Remember that any animals you see on the beach are probably in their natural environment—nesting, mating, eating and so forth. Almost anything you do, from feeding them to looking for their nests, is sure to interrupt nature’s delicate balance. A good rule of thumb: give wild animals plenty of room, for their sake and yours. It’s fine to look, enjoy and even photograph, but do not feed them or interact with them in any way if possible.
As for domesticated animals, it is very important to understand the rules of the beaches you visit. If you go to a beach where dogs are permitted, for example, there may be restrictions on the size of the animal allowed. You may also find that there are strictly enforced codes about leashing and waste pickup. The majority of beaches that allow dogs at all provide for strict leashing and waste removal violation penalties.
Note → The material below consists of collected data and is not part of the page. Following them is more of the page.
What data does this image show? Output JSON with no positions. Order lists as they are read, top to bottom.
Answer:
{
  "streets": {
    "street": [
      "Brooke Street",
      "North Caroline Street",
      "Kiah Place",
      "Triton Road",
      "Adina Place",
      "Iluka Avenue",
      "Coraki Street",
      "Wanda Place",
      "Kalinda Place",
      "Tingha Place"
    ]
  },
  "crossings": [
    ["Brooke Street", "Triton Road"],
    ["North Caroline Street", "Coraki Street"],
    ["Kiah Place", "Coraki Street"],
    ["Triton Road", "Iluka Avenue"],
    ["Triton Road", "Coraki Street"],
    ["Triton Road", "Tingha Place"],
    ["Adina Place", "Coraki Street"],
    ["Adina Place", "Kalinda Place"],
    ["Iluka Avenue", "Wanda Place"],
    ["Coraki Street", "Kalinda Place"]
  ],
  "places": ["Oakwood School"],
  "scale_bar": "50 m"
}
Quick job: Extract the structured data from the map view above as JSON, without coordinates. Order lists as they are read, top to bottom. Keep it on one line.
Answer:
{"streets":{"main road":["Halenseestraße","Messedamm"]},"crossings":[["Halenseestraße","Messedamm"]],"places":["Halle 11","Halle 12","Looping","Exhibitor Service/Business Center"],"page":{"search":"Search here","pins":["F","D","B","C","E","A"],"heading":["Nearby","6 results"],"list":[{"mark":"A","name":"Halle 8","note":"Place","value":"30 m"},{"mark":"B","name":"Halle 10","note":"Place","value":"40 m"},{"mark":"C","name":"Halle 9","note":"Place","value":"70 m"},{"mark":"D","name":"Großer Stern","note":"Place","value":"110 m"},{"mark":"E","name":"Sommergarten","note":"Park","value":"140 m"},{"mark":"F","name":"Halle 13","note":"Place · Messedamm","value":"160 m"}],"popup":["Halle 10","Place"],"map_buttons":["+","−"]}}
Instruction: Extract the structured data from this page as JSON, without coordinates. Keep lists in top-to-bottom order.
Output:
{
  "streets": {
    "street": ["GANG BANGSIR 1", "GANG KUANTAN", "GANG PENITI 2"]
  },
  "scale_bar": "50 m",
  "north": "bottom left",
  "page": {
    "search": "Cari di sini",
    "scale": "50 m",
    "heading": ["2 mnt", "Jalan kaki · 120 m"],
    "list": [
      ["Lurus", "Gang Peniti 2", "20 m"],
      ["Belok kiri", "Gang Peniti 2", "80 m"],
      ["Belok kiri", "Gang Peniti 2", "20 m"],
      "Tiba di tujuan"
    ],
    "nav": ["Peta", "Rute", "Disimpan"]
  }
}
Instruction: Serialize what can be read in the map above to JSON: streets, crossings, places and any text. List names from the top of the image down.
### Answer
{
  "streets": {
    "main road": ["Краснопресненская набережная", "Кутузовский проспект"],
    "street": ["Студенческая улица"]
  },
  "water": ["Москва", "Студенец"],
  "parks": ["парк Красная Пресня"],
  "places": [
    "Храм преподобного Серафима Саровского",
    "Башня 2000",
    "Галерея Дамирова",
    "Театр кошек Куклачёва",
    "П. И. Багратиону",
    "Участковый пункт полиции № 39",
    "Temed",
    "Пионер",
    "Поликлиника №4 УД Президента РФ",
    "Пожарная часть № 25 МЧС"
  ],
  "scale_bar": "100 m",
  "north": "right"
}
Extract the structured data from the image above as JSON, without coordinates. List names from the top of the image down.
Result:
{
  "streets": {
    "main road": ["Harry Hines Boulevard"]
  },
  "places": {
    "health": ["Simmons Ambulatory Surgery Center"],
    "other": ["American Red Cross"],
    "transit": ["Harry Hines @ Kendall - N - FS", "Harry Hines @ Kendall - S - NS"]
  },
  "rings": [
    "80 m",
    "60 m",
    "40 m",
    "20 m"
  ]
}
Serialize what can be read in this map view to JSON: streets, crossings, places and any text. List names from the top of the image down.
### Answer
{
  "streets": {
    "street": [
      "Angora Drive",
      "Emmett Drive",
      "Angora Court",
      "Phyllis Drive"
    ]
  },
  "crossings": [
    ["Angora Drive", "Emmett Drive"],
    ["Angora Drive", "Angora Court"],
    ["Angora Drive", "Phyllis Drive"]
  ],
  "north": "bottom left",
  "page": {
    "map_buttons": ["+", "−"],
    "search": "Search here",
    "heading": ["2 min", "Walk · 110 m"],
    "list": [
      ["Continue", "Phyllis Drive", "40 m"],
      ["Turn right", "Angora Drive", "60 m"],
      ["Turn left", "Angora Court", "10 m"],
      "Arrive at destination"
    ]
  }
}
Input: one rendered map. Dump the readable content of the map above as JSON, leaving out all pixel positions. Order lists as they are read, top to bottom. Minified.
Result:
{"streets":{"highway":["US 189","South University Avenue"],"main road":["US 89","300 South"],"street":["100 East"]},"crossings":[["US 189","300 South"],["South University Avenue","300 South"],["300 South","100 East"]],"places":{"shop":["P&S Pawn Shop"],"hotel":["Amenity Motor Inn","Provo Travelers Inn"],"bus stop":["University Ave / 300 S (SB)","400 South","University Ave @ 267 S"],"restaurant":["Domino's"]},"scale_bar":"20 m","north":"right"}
It is in your best interest, as well as that of your pet, to follow these rules. The exist for your pet’s safety as well as the safety of others around you. If you want to swim with your dog, look up a beach that allows this; do not simply take the dog out in the water where you usually go.
When you take a pet to the beach, remember to provide for its needs too. Your pet needs shade, water and food, especially if you will be at the beach for some time. Dogs can get sunburn as easily as people, so a lightweight shirt or cover may not be a bad idea unless it would make the dog too warm.
Another important consideration when you are thinking of taking your dog or other pet to the beach is where the animal will stay when you are not available. Do not assume that a beach party will be glad to have your pet as a guest, even if he is cute! Good manners dictate that you ask before brining a dog or other animal to another person’s gathering. If your dog is not welcome, think about a good kennel that might take the dog on a day-by-day basis during your vacation.